Provided information:
* * * * * * *
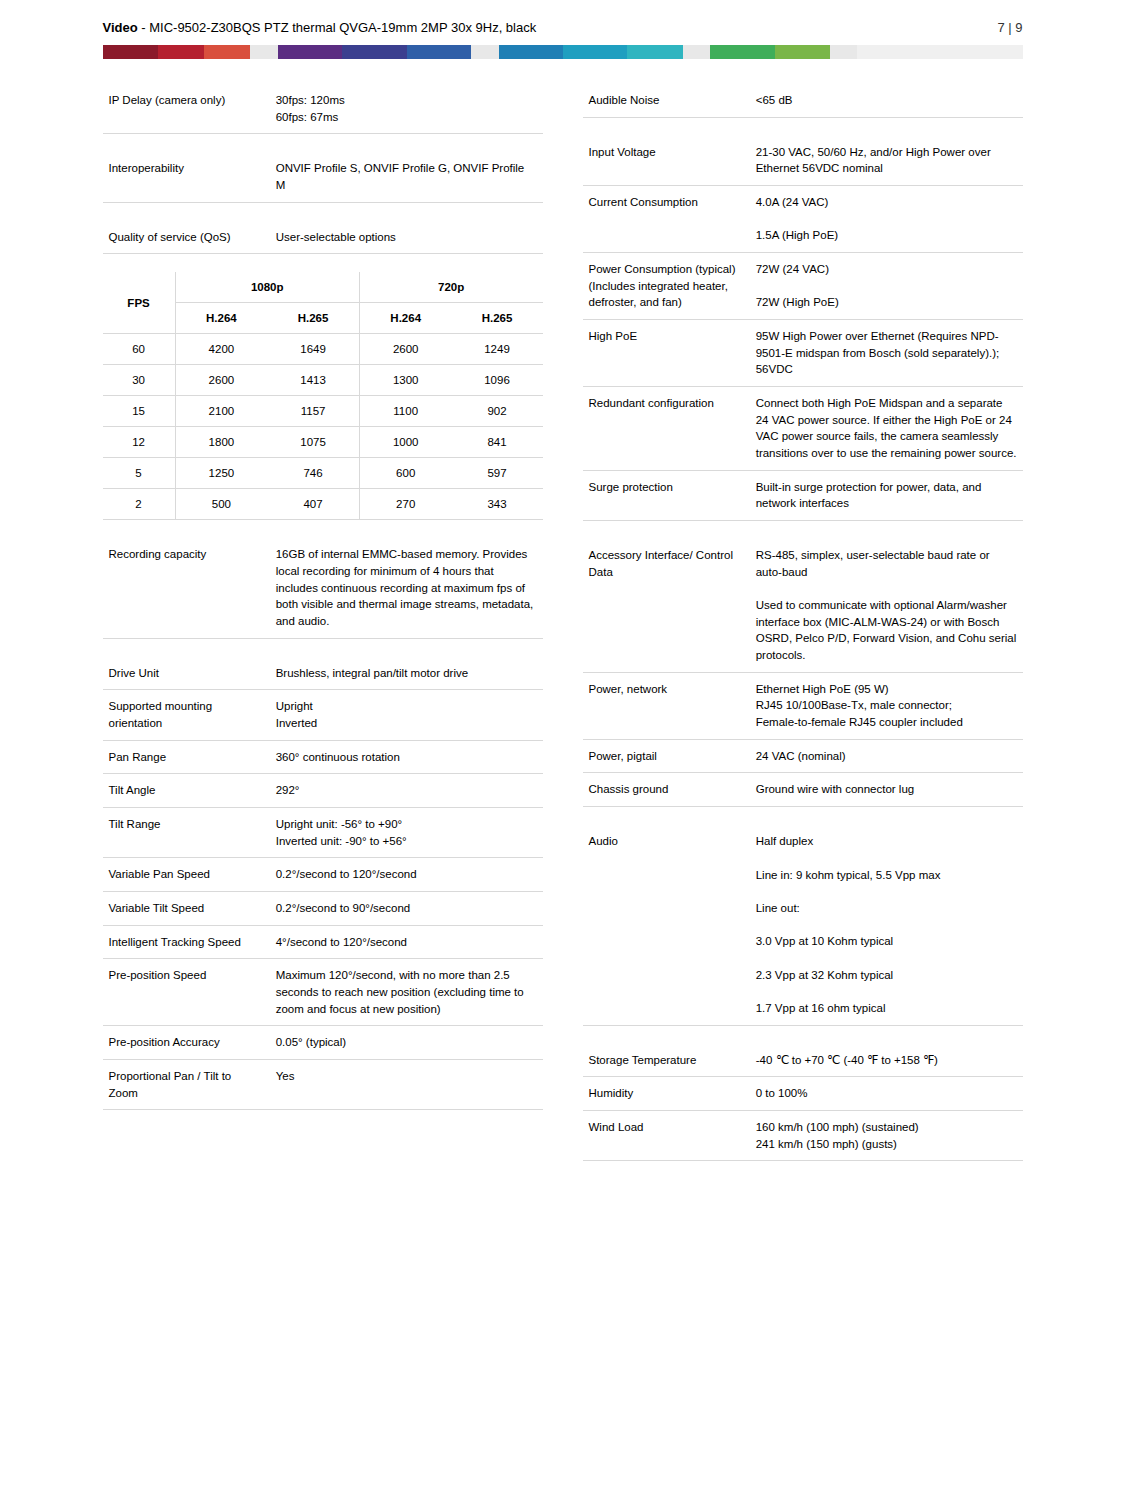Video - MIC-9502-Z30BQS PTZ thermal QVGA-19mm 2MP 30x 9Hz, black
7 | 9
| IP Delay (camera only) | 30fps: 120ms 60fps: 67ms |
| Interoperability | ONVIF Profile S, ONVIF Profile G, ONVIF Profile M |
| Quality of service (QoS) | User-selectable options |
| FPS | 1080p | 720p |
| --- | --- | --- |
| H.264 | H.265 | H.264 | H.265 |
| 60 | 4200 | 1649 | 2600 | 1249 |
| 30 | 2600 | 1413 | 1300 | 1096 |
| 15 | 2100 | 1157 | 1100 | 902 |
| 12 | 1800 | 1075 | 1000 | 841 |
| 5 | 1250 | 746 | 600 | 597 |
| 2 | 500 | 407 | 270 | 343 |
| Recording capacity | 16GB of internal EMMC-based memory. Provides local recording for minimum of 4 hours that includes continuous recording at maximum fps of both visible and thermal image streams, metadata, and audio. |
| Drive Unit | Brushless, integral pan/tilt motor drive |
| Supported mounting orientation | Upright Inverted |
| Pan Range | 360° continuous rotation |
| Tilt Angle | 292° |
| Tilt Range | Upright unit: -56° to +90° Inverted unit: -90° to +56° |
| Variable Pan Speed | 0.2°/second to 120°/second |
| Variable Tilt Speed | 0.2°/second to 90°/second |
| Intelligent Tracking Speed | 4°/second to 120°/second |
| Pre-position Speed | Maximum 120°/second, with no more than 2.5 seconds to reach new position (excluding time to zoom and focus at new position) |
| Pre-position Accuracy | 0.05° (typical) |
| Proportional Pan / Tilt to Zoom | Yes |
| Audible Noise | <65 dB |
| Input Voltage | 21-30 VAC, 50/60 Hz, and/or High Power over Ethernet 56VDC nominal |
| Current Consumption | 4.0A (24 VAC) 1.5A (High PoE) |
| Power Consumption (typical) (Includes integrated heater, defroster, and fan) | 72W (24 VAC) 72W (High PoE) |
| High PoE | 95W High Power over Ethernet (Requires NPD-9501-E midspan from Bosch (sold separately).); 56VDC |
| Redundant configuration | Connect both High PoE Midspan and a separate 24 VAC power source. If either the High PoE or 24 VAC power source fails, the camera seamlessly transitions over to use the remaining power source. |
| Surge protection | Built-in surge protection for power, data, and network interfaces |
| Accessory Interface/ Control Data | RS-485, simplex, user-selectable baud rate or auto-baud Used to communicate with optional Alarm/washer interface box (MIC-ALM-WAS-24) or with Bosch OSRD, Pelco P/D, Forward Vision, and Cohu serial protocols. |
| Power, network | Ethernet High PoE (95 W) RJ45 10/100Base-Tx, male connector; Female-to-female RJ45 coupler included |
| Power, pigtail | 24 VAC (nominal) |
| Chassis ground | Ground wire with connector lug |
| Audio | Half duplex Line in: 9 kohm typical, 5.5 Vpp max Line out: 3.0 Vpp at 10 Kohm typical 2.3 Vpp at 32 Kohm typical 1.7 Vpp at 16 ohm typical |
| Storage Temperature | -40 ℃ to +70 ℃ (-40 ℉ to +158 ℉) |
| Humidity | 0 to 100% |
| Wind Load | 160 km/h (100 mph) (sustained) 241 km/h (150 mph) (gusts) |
* * * * * * *
Task item:
In the data above, find each line that uses the string "Bosch". Copy it.

Answer space:
| High PoE | 95W High Power over Ethernet (Requires NPD-9501-E midspan from Bosch (sold separately).); 56VDC |
| Accessory Interface/ Control Data | RS-485, simplex, user-selectable baud rate or auto-baud Used to communicate with optional Alarm/washer interface box (MIC-ALM-WAS-24) or with Bosch OSRD, Pelco P/D, Forward Vision, and Cohu serial protocols. |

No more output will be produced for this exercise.